The Orioles’ regular sluggers haven’t been producing the power numbers fans are used to seeing. Davis only had six extra-base hits (four doubles, two home runs) before going on the DL. Center fielder Adam Jones has 10 extra-base hits (six doubles, one triple, three home runs, including two on May 7 at Tampa Bay), and J.J. Hardy–while he’s hitting more line drives and is bringing his batting average up–has just four doubles and is still looking for his first long ball of the season. Meanwhile, Matt Wieters and outfielder Nelson Cruz are picking up the slack in the power department. Wieters is leading the team in batting average, hitting .341 to go with five homers and 18 RBI. He’s hitting .370 left-handed as he looks to bounce back from a poor 2013 season. Cruz is leading the team in slugging with nine homers, six doubles, 29 RBI and a .568 slugging percentage.

Roster Moves

Manny Machado returned to the roster on May 1 for the second game of the Orioles’ doubleheader against the Pittsburgh Pirates. He was scheduled to be activated from the disabled list for the start of the series on April 29, but the games both that day and the following day were rained out. Reliever Troy Patton was also activated from the restricted list after serving a 25-game suspension for testing positive for performance-enhancing drugs. To make room for Machado and Patton, the Orioles sent infielder Steve Lombardozzi to Triple-A Norfolk along with relievers Evan Meek and Josh Stinson, who was outrighted. Baltimore recalled reliever Brad Brach from Norfolk. Another roster move may be necessary when Davis comes off the 15-day DL, which is scheduled to be May 11.

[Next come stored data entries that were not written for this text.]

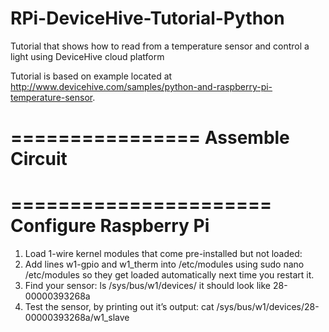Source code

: RPi-DeviceHive-Tutorial-Python
==============================

Tutorial that shows how to read from a temperature sensor and control a light using DeviceHive cloud platform

Tutorial is based on example located at http://www.devicehive.com/samples/python-and-raspberry-pi-temperature-sensor.

================
Assemble Circuit
================
======================
Configure Raspberry Pi
======================
<ol>
<li>Load 1-wire kernel modules that come pre-installed but not loaded:</li>
<pre class="code-text-only" style="display: none;">
<code>sudo modprobe w1-gpio</code>
<code>sudo modprobe w1_therm</code>
</pre>
<li>Add lines w1-gpio and w1_therm into /etc/modules using sudo nano /etc/modules so they get loaded automatically next time you restart it.</li>
<li>Find your sensor: ls /sys/bus/w1/devices/ it should look like 28-00000393268a</li>
<li>Test the sensor, by printing out it’s output: cat /sys/bus/w1/devices/28-00000393268a/w1_slave</li>
</ol>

Wieters traveled to Pensacola, Florida on May 7 to meet with renowned orthopedic surgeon Dr. James Andrews (of Tommy John surgery fame.) Wieters has been dealing with soreness in his right elbow since the Orioles’ series in Boston in April. He says he first felt what was initially diagnosed as a sore forearm when he made a throw to second base on a cold night in Boston. He underwent an MRI exam on May 5, and surgery has been ruled out following his visit with Dr. Andrews. Caleb Joseph has been recalled from Norfolk to share the catching duties with Steve Clevenger.

UPDATED MAY 12: Davis was activated from the 15-day DL after appearing in a game with the Double-A Bowie Baysox on a rehab assignment. He played for the Orioles in the series finale at home against Houston. Wieters was placed on the DL to rest his sore elbow. The Orioles also optioned T.J. McFarland to Norfolk following the game. McFarland struck out four and allowed two runs on seven hits in three innings, including a two-run home run to the Astros’ Marc Krauss that gave Houston some insurance to salvage the series finale.